How IRUS excludes robots and rogue usage

Date policy last updated:

January 2022

IRUS processes repository downloads based on the COUNTER Code of Practice. COUNTER provides a list of well-known robots, whose usage should be removed as a bare minimum, but it is not intended to be a comprehensive list.

COUNTER exclusions

We eliminate known robot entries using the COUNTER user agent exclusion list. This list is used as part of the audit process and is not intended to be comprehensive. It works reasonably well in eliminating robot usage on traditional scholarly publisher websites, behind an authentication/authorisation barrier, but it is not enough in the open access repository world. To address this IRUS goes a step further and applies additional exclusions.

Additional IRUS exclusions

IRUS adds further filters to remove more user agents identified as robots and applies a simple threshold for 'overactive' IP addresses.

Besides 'good' bots like Googlebot, there are:

'bad' bots that don’t declare themselves as bots but are mostly harmless
a host of others: hackers, spammers, dictionary attackers, etc.

For those bad actors we need additional filtering mechanisms above and beyond the COUNTER exclusions.

So, we additionally exclude entries from:

usage events where the HTTP Referrer has been identified as fake (e.g. false Google referrers)
IP addresses with 40 or more downloads in a single day
IP address + User Agent combinations with 10 or more downloads of a single item in a single day
IP address ranges grouped by the 1st three octets that have 300 or more downloads in a day

IRUS exclusions are processed daily for a 24-hour period.

These thresholds have been derived empirically by analysing several years' worth of usage data logs and, during an audit review, the COUNTER auditors agreed that these appeared to be reasonable extra measures to remove robotic/rogue activity from our statistics.

Changes and updates

There is always more that could be done improve robot detection and exclusion. We also understand that consistency and comparability over time are important factors and that frequent changes to processing rules would reduce the value of the IRUS dataset.

In future, we may consider implementing alternative or additional ways to identify robot and rogue usage. Where possible or sensible, this may mean we reprocess and replace statistics. Any proposed changes will be communicated to participants via the mailing list and in consultation with the user group.

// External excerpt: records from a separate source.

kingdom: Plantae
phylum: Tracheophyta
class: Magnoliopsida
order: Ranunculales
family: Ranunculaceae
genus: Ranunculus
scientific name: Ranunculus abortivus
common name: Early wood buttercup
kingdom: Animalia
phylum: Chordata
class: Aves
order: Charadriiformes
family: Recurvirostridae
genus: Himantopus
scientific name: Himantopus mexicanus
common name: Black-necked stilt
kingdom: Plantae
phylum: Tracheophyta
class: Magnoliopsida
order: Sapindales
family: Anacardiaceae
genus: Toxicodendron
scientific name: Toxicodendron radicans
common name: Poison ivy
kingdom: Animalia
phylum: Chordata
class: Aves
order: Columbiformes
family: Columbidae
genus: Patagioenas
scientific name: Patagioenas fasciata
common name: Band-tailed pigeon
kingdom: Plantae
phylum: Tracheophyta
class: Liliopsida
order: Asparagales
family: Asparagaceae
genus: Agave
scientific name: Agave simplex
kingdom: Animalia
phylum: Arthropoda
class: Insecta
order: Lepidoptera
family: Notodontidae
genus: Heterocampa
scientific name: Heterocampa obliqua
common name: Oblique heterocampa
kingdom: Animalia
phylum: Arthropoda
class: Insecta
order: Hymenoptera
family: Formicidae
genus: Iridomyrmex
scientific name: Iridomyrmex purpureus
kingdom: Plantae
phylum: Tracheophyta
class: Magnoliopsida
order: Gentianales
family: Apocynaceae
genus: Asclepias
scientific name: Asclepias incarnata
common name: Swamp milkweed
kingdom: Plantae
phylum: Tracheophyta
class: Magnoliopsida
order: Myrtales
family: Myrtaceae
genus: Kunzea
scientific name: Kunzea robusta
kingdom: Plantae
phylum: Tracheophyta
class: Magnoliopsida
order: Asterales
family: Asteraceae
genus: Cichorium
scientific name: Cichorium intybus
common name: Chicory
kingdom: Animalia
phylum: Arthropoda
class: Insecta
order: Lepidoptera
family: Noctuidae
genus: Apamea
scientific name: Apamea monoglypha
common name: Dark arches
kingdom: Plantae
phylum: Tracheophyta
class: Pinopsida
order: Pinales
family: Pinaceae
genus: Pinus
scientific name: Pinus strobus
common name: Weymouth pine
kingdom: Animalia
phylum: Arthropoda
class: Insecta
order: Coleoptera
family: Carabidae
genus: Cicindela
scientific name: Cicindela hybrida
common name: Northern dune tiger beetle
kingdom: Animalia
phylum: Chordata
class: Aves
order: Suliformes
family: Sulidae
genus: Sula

Note that we may also reprocess and replace statistics for other reasons. For example, where there has been a change on the repository platform.

Considerations

Identifying whether something is "genuine", or "robot" usage is not always clear cut. For example:

automated downloads are not necessarily robots, e.g. an institution doing a major literature search uses a script to cross search a number of databases and repositories – should this be excluded?
what actually constitutes genuine usage, e.g. a lecturer with a class of 30 students asks them all to practice downloading the same three items – is this genuine usage?

In IRUS, as with most other statistical packages, we are using downloads and clicks as a proxy for usage, i.e. we are making a qualitative statement using a quantitative measure – this can never be totally accurate.

All measurements are ultimately a judgement call and necessarily arbitrary. What distinguishes IRUS from other statistics packages is that we work to a transparent, global standard that is applied consistently across all participating repositories.